Materials and Methods

The comparison was performed on 42 cases, 23 males and 19 females, with the mean age of 72.6 ± 9.9 (mean ± SD) years. The imaging protocols were approved by the institutional review board, and written informed consent was obtained for each enrolled case. The average injected dose of florbetapir ¹⁸F was 369.0 ± 34.2 (mean ± SD) in a volume of 10 mL or less. Imaging began 50 min after intravenous injection of florbetapir ¹⁸F. Data were reconstructed using the vendor's reconstruction software. Standard PET corrections including random, scatter, and attenuation corrections were applied. The magnetic resonance imaging (MRI) data, which were obtained within 3 months of the PET study, were also transferred to the same platform. Various MRI systems were used including Ingenuity (Philips Medical Systems), Signa (GE Medical Systems), Allegra, Avanto and mMR Biograph (Siemens Medical Systems). The majority of the MRI scans were T2 flair scans, but some of them were also T2 star and T1 flair scans. The MRI scans had different resolutions and matrix sizes as coming from different MRI systems. In two cases, the quality of MRI scans was inadequate for PMOD Neuro analysis and was omitted.
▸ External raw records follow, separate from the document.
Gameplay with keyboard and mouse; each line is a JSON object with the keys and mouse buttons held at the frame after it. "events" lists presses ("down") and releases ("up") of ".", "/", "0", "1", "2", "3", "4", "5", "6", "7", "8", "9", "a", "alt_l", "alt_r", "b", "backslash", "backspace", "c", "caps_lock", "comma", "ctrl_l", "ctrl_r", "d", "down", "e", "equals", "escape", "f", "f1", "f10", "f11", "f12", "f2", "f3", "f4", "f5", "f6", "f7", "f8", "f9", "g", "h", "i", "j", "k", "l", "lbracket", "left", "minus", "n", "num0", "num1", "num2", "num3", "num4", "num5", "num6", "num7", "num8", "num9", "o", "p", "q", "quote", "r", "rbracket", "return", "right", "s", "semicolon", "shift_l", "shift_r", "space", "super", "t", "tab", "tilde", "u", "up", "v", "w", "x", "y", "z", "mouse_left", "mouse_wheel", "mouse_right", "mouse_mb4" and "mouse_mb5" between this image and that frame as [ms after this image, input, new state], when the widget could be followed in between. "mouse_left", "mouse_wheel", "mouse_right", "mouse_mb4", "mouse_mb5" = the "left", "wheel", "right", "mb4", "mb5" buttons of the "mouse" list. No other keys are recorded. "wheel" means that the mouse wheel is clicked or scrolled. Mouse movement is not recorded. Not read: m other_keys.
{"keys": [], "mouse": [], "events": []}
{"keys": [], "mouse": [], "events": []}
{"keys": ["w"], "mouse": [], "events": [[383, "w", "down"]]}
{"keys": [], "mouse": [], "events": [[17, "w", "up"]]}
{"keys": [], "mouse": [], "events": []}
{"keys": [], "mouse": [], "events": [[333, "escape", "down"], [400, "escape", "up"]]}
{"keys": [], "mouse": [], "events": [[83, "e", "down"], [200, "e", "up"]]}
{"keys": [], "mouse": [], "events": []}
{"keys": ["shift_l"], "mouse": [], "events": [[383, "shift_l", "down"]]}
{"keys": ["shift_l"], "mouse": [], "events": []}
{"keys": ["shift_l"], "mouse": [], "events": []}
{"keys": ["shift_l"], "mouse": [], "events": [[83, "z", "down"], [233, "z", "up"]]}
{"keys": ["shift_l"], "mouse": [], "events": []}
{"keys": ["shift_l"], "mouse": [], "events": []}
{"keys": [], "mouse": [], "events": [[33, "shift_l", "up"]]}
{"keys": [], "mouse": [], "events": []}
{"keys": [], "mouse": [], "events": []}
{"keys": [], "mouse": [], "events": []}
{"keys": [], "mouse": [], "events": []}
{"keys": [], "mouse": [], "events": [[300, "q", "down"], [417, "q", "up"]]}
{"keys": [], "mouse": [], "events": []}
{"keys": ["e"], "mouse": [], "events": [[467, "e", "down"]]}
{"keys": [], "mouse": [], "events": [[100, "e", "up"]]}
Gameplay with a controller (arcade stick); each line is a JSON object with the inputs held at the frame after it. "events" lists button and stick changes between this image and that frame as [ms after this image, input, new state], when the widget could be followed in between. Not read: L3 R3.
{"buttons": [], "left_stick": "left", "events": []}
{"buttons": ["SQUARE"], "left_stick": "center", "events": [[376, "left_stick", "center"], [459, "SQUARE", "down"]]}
Alzheimer's disease neuroimaging initiative

Data used in the preparation of this article were obtained from the Alzheimer's Disease Neuroimaging Initiative (ADNI) database (adni.loni.usc.edu). The ADNI was launched in 2003 as a public-private partnership, led by Principal Investigator Michael W. Weiner, MD. The primary goal of ADNI has been to test whether serial magnetic resonance imaging (MRI), positron emission tomography (PET), other biological markers, and clinical and neuropsychological assessment can be combined to measure the progression of mild cognitive impairment (MCI) and early Alzheimer's disease (AD).

Image analysis

Images were downloaded from LONI (http://www.loni.usc.edu/) system and transferred to two common computer systems. First was a workstation with an MIM Neuro application (MIM Software Inc., Cleveland, OH, USA, Version 6.4). MIM Neuro application has a semiautomatic program for florbetapir ¹⁸F SUVr calculation using three standard PET templates such as normal, MCI, and AD template. The program uses data from Clark et al.[6] and is using PET data only [Figure 1]. In addition, the PET scans from each study were visually evaluated and scored as amyloid-positive or amyloid-negative study. The second system has a PMOD Neuro application (PMOD Technologies Ltd., Version 3.5). In addition to PET data, the PMOD Neuro application [Figure 2] uses MRI data to better delineate six targets cortical ROIs (frontal, temporal, parietal, anterior cingulate, posterior cingulate, and precuneus), as well as the cerebellum, to calculate cortical-to-cerebellum SUVr. The PMOD Neuro application reads both PET and MRI studies usually as DICOM studies but can also read other formats. After reading the PET and MRI data, PMOD Neuro application performs segmentation of MRI image into gray matter, white matter and CSF area, matches PET and MRI images, and performs normalization using the tissue probability maps from SPM8 (Wellcome Trust Centre for Neuroimaging, London, UK). It then provides delineation of the brain areas and performs regional analysis for different ROIs. Here, gray matter-weighted volumes of interest (VOI) were based on the anatomical automatic labeling (AAL) atlas[7] to measure tracer uptake in major brain regions. PMOD Neuro also includes the N30R83 Maximum Probability atlas and allows the creation of user-defined atlases.[8] PMOD Neuro prefers high-resolution T1-weighted MRI images for more accurate brain segmentation, but according to our experience, it works with MRI T2 and T1 medium resolution images as well. The final step in PMOD Neuro analysis was saving VOIs statistics and normalizing six targets cortical VOIs SUVs with the whole cerebellar mean uptake.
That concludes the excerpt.